Stored data entries:
'''
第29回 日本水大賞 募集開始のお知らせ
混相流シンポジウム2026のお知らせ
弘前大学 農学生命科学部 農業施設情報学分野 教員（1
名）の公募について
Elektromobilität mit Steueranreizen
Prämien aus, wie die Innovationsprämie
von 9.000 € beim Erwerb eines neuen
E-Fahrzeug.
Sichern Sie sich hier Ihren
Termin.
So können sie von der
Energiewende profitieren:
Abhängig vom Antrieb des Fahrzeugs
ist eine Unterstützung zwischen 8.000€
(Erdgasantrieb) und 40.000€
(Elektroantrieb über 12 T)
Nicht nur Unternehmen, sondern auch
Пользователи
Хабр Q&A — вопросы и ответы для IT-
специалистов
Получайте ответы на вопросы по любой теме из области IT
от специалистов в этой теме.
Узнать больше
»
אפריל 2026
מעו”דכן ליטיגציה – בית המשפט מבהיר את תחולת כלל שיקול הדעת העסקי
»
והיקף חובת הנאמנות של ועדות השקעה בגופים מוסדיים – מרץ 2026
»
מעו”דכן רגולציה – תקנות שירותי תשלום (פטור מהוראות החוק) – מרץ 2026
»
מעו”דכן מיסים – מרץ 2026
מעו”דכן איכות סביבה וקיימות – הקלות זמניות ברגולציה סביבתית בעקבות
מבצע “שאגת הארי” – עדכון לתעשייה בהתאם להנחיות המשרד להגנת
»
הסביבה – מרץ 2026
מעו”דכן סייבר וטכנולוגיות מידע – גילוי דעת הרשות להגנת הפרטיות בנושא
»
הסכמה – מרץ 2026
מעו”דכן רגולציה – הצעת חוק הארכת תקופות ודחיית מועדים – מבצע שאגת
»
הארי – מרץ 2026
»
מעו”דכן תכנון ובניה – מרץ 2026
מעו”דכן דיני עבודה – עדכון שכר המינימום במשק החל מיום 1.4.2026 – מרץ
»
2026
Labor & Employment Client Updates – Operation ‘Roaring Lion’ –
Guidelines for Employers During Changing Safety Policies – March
'''
**EXERCISE BRIEF:** Repeat the data word for word.

**EXPECTED ANSWER:**
第29回 日本水大賞 募集開始のお知らせ
混相流シンポジウム2026のお知らせ
弘前大学 農学生命科学部 農業施設情報学分野 教員（1
名）の公募について
Elektromobilität mit Steueranreizen
Prämien aus, wie die Innovationsprämie
von 9.000 € beim Erwerb eines neuen
E-Fahrzeug.
Sichern Sie sich hier Ihren
Termin.
So können sie von der
Energiewende profitieren:
Abhängig vom Antrieb des Fahrzeugs
ist eine Unterstützung zwischen 8.000€
(Erdgasantrieb) und 40.000€
(Elektroantrieb über 12 T)
Nicht nur Unternehmen, sondern auch
Пользователи
Хабр Q&A — вопросы и ответы для IT-
специалистов
Получайте ответы на вопросы по любой теме из области IT
от специалистов в этой теме.
Узнать больше
»
אפריל 2026
מעו”דכן ליטיגציה – בית המשפט מבהיר את תחולת כלל שיקול הדעת העסקי
»
והיקף חובת הנאמנות של ועדות השקעה בגופים מוסדיים – מרץ 2026
»
מעו”דכן רגולציה – תקנות שירותי תשלום (פטור מהוראות החוק) – מרץ 2026
»
מעו”דכן מיסים – מרץ 2026
מעו”דכן איכות סביבה וקיימות – הקלות זמניות ברגולציה סביבתית בעקבות
מבצע “שאגת הארי” – עדכון לתעשייה בהתאם להנחיות המשרד להגנת
»
הסביבה – מרץ 2026
מעו”דכן סייבר וטכנולוגיות מידע – גילוי דעת הרשות להגנת הפרטיות בנושא
»
הסכמה – מרץ 2026
מעו”דכן רגולציה – הצעת חוק הארכת תקופות ודחיית מועדים – מבצע שאגת
»
הארי – מרץ 2026
»
מעו”דכן תכנון ובניה – מרץ 2026
מעו”דכן דיני עבודה – עדכון שכר המינימום במשק החל מיום 1.4.2026 – מרץ
»
2026
Labor & Employment Client Updates – Operation ‘Roaring Lion’ –
Guidelines for Employers During Changing Safety Policies – March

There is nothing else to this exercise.